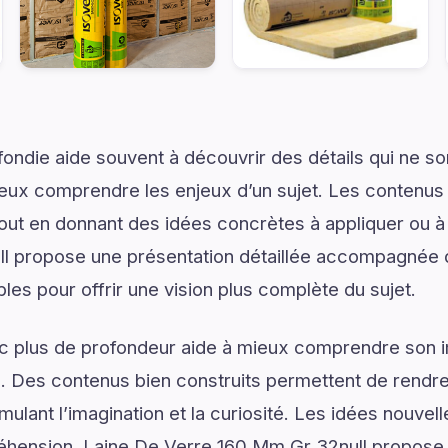
ondie aide souvent à découvrir des détails qui ne son
eux comprendre les enjeux d’un sujet. Les contenus i
tout en donnant des idées concrètes à appliquer ou à
l propose une présentation détaillée accompagnée d
les pour offrir une vision plus complète du sujet.
ec plus de profondeur aide à mieux comprendre son 
. Des contenus bien construits permettent de rendre 
mulant l’imagination et la curiosité. Les idées nouvel
éhension. Laine De Verre 160 Mm Gr 32null propose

━━━━━━━━━━━━━━━━

» **WORK ORDER**
Your answer should hold only the lines from the one with "l propose une" through the end of the listing above, both ends included, written out exactly.

» **RESPONSE AREA**
l propose une présentation détaillée accompagnée d
les pour offrir une vision plus complète du sujet.
ec plus de profondeur aide à mieux comprendre son 
. Des contenus bien construits permettent de rendre 
mulant l’imagination et la curiosité. Les idées nouvel
éhension. Laine De Verre 160 Mm Gr 32null propose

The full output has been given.